When a person asserts that he is low and mean and that he knows but little, he becomes low and mean and his knowledge shrinks.We become what we believe we are. We are children of Almighty God, endowed with Supreme, Power, Glory and Wisdom.We are children of Immortality.When we dwell in this thought, how can we ever be low and ignorant?
– Sathya Sai Baba
So the world has a broken heart today! It is obvious that we are living in a crisis cult. There is dissent wherever we look. How do we as people deal with the appalling sadness we see everywhere? Here are some excellent pointers from one of my favourite authors, Jake Kornfield, who is pretty good at hitting the nail on the head when it comes to suffering and pain. Hope you take a little time to read this article, perhaps you can take on board just a little of what he is saying. Thanks Eve.
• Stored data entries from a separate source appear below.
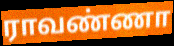
ராவண்ணா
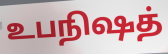
உபநிஷத்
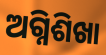
ଅଗ୍ନିଶିଖା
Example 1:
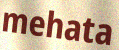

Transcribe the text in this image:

mehata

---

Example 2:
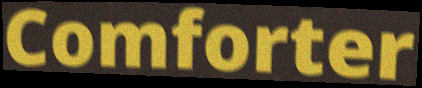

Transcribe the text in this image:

Comforter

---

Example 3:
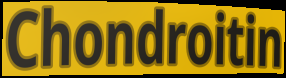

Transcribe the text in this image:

Hatred and aversion are all states of mind that strike against experience, pushing it away, rejecting what is presented in the moment. They do not come from without. This insight is a reversal of the ordinary way we perceive life. “Usually” says Ajahn Chah, “We believe outer problems attack us.” Things are wrong and people “misbehave,” causing our hatred and suffering to arise. But however painful our experiences may be, they are just painful experiences until we add the response of hatred or aversion. Only then does suffering arise. If we react with hatred and aversion, these qualities become habitual. Like a distorted auto-immune response, our misguided reaction of hatred does not protect us, it becomes the cause of our continued unhappiness.
Principle #14: If we cling to hatred or anger we will suffer. It is possible to respond strongly, wisely and compassionately without hatred.
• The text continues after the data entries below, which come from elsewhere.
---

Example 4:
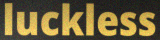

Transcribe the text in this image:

luckless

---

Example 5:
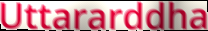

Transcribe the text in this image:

Uttararddha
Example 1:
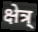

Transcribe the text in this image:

क्षेत्र्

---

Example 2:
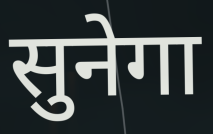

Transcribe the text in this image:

सुनेगा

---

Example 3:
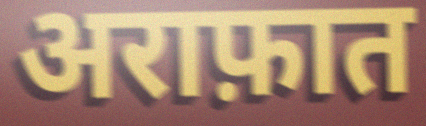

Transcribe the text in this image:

अराफ़ात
The Buddha declares, “Enraged with hate, with mind ensnared, humans aim at their own ruin and at the ruin of others.” How do we break this tragic human legacy? Through understanding anger, hatred, and aggression. They are universal energies, archetypal forces which cause immense suffering in the world. Globally, we have had well over a hundred wars since the end of World War II. Recent years have seen a rise in racist hatred and fear of one group for another. Our models for leadership and our movies celebrate violence. This is not new. Father Bartolome de las Casas, who traveled on the last voyage of Christopher Columbus, describes how the European conquerors entered the American continent with “rivers of blood, a continuous recreational slaughter of men and women, soldiers testing their broadswords by decapitating children.” Is this the legacy we would choose to follow?
In the west, Freud struggled to understand hatred and anger and articulate their genesis in childhood. As we have seen, he believed the aggressive instincts to be primary. Culture’s “ideal command to love one’s neighbor as oneself is really justified by the fact that nothing is so completely at variance with original human nature as this.” Following along these lines, early sociobiologists like Konrad Lorenz and Robert Ardrey believed that our species, like our predecessor monkeys, had necessary and inevitable instincts of territoriality and aggression. Now evolutionary biology and neuroscience are carefully charting the genetic function and neural mechanisms of aggression. But what do we do from here?
The fact that aggression, anger and aversion are part of our universal heritage is only the starting point in Buddhist psychology. We have to learn how they arise and function in our own life. Then we take a revolutionary step. We learn how to transform these responses.
Hatred and aversion almost always arise as a direct reaction to a threatening or painful situation. Fortunately, we can train ourselves to live with mindfulness, to meet fear and pain with wisdom instead of with the habits of aversion and anger.When a painful or threatening event arises, we can open our eyes to it.When we learn to bear our own pain and face our own fears,we will no longer blame and inflict it on others, neither family members nor other tribes.With mindfulness, instead of reacting, we can respond with spacious clarity, purpose, firmness, and compassion. A wise response includes whatever action, fierce at times, is the most caring toward life, our own and others’.